ACA, Federal Trade Commission, FTC, Supreme Court / No Comments
The New Year started out with a bang in the healthcare antitrust circles with ProMedica Health Systems Inc.’s (“ProMedica”) well-publicized petition to the US Supreme Court and the American Hospital Association’s (AHA) amicus brief in support of ProMedica. ProMedica hopes that the Supreme Court will hear the case and overturn a Sixth Circuit ruling requiring ProMedica to divest St. Luke’s Hospital, a non-profit hospital in Toledo, Ohio. As evidence of the complexity and the lengthy litigation challenges between ProMedica and the Federal Trade Commission (“FTC”) this merger occurred almost five years ago in 2010. The FTC and the Ohio Attorney General had sued to dissolve the deal because they considered it anti-competitive; arguing that ProMedica would control 60% of the hospitals in the greater Toledo area. The FTC ordered ProMedica to divest St. Luke’s (21 HLR 467, 3/29/12). The Sixth Circuit agreed with the FTC on the grounds that the merger would likely result in higher prices for payors and consumers and lead to unintended precedent for future hospital mergers.
ProMedica’s petition argues that this case is “a rare and uniquely apt vehicle for consideration of the [merger law] issues based on a fully-developed record.” Hospital merger cases rarely are litigated through appeal and this case is an opportunity for the Supreme Court to clarify fundamental aspects of merger law nearly 40 years after the United States v. General Dynamics Corp., 415 U.S. 486 (1974) decision. ProMedica argues that over the last 40 years confusion has developed over the FTC’s unilateral-effects theory and consolidation pressures have increased with the passage of the Affordable Care Act and other federal regulations.
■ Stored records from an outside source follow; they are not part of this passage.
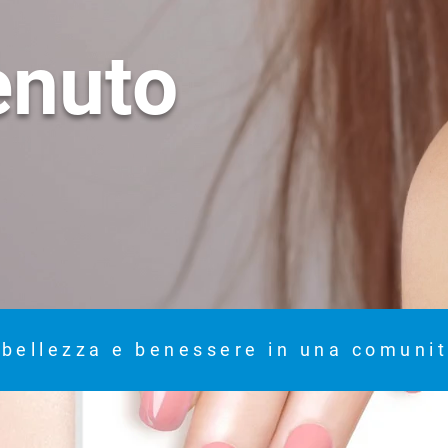
enuto
 bellezza e benessere in una comunit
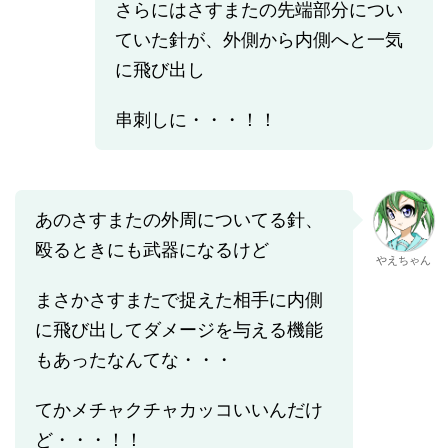
さらにはさすまたの先端部分につい
ていた針が、外側から内側へと一気
に飛び出し
串刺しに・・・！！
あのさすまたの外周についてる針、
殴るときにも武器になるけど
やえちゃん
まさかさすまたで捉えた相手に内側
に飛び出してダメージを与える機能
もあったなんてな・・・
てかメチャクチャカッコいいんだけ
ど・・・！！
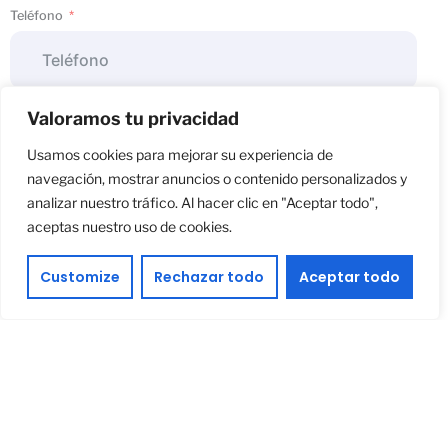
Teléfono
Valoramos tu privacidad
Asunto
Usamos cookies para mejorar su experiencia de
navegación, mostrar anuncios o contenido personalizados y
analizar nuestro tráfico. Al hacer clic en "Aceptar todo",
Tu mensaje
aceptas nuestro uso de cookies.
Customize
Rechazar todo
Aceptar todo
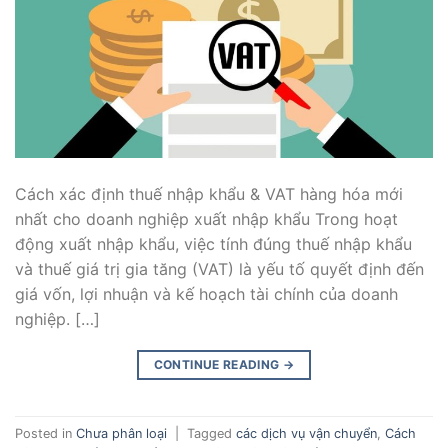
Cách xác định thuế nhập khẩu & VAT hàng hóa mới
nhất cho doanh nghiệp xuất nhập khẩu Trong hoạt
động xuất nhập khẩu, việc tính đúng thuế nhập khẩu
và thuế giá trị gia tăng (VAT) là yếu tố quyết định đến
giá vốn, lợi nhuận và kế hoạch tài chính của doanh
nghiệp. […]
CONTINUE READING
→
Posted in
Chưa phân loại
|
Tagged
các dịch vụ vận chuyển
,
Cách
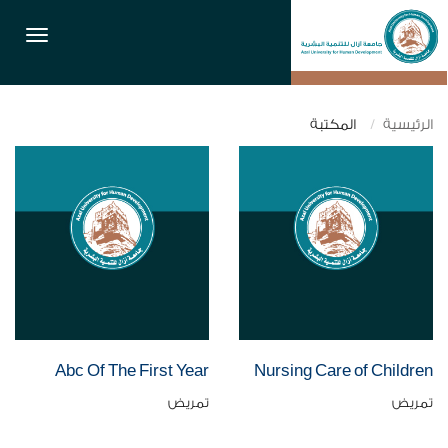
القائمة
الرئيسية
المكتبة
Abc Of The First Year
Nursing Care of Children
تمريض
تمريض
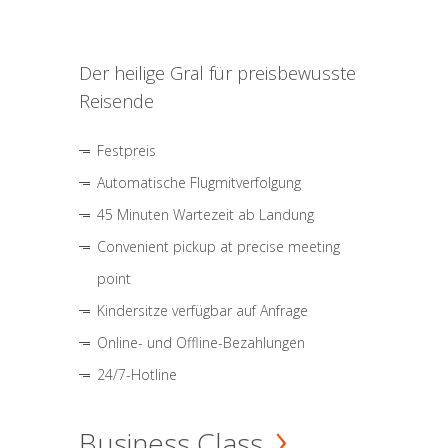
Der heilige Gral für preisbewusste
Reisende
Festpreis
Automatische Flugmitverfolgung
45 Minuten Wartezeit ab Landung
Convenient pickup at precise meeting
point
Kindersitze verfügbar auf Anfrage
Online- und Offline-Bezahlungen
24/7-Hotline
Business Class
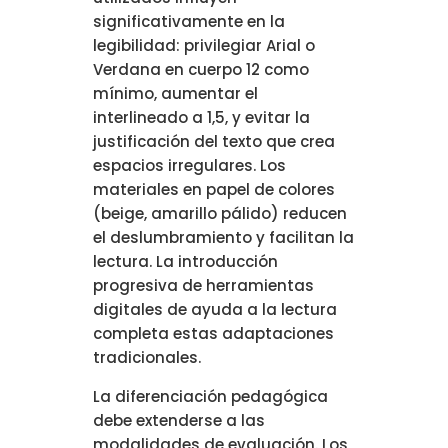
significativamente en la
legibilidad: privilegiar Arial o
Verdana en cuerpo 12 como
mínimo, aumentar el
interlineado a 1,5, y evitar la
justificación del texto que crea
espacios irregulares. Los
materiales en papel de colores
(beige, amarillo pálido) reducen
el deslumbramiento y facilitan la
lectura. La introducción
progresiva de herramientas
digitales de ayuda a la lectura
completa estas adaptaciones
tradicionales.
La diferenciación pedagógica
debe extenderse a las
modalidades de evaluación. Los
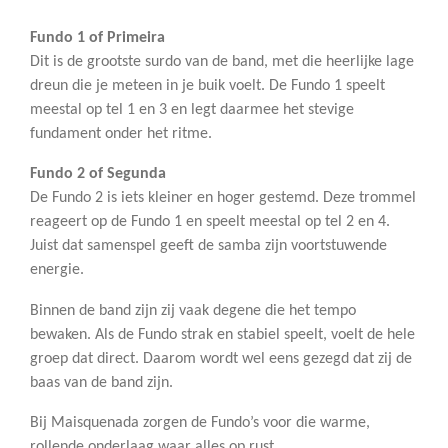
Fundo 1 of Primeira
Dit is de grootste surdo van de band, met die heerlijke lage
dreun die je meteen in je buik voelt. De Fundo 1 speelt
meestal op tel 1 en 3 en legt daarmee het stevige
fundament onder het ritme.
Fundo 2 of Segunda
De Fundo 2 is iets kleiner en hoger gestemd. Deze trommel
reageert op de Fundo 1 en speelt meestal op tel 2 en 4.
Juist dat samenspel geeft de samba zijn voortstuwende
energie.
Binnen de band zijn zij vaak degene die het tempo
bewaken. Als de Fundo strak en stabiel speelt, voelt de hele
groep dat direct. Daarom wordt wel eens gezegd dat zij de
baas van de band zijn.
Bij Maisquenada zorgen de Fundo’s voor die warme,
rollende onderlaag waar alles op rust.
ProMedica’s petition focuses on three merger law questions that the lower courts are divided on as the primary reasons why the Supreme Court should hear the case:
- How the FTC defines relevant market product for a merger analysis and whether the FTC can base it on supply-side considerations. ProMedica argued that the FTC should have either analyzed hospital services market by market because one kind of surgery is not a substitute for another or the FTC should have considered all four levels of hospital services as a package-deal market.
- Where the FTC relies exclusively on a unilateral-effects theory in challenging a merger may a court adopt a strong presumption of anti-competitive harm based solely on market-share statistics?
- Can the FTC rely on market-share statistics to preclude consideration of the merger target’s financial weakness to rebut a presumption of harm based on market-share statistics in unilateral-effects cases?
The unilateral effects analysis is the degree to which the merging hospitals are substitutes for each other. The higher the substitutability between two merging hospitals, the greater the competition among them and the greater the power. Here, ProMedica argues that Mercy Hospital, not St. Luke’s, is the closest substitute in the Toledo area.
ProMedica received support from the American Hospital Association (“AHA”) on the third issue, the “weakened competitor” doctrine. On January 21, 2015, AHA filed an amicus brief asking the US Supreme Court to review the Sixth Circuit decision and the lower court’s characterization that the “weakened competitor” argument is a “Hail Mary” that deserves credence only in rare situations. AHA argues that the Sixth Circuit’s erosion of the “weakened competitor” doctrine leaves the “viability of many small and stand-alone hospitals in jeopardy.” AHA also argues that there are conflicting interpretations by the lower courts on how to read the General Dynamics decision. Clarity is needed from the Supreme Court especially in the context of health care mergers. Hospitals should not have to wait until they are on the edge of bankruptcy to merge. AHA believes that the Sixth Circuit errored when it did not apply the General Dynamics weakened competitor analysis to the ProMedica acquisition.
The case is ProMedica Health System Inc. v. Federal Trade Commission, case number 14-762, in the Supreme Court of the United States. The FTC has until March 2, 2015 to file a response. It is unknown when the Supreme Court will decide about hearing the case.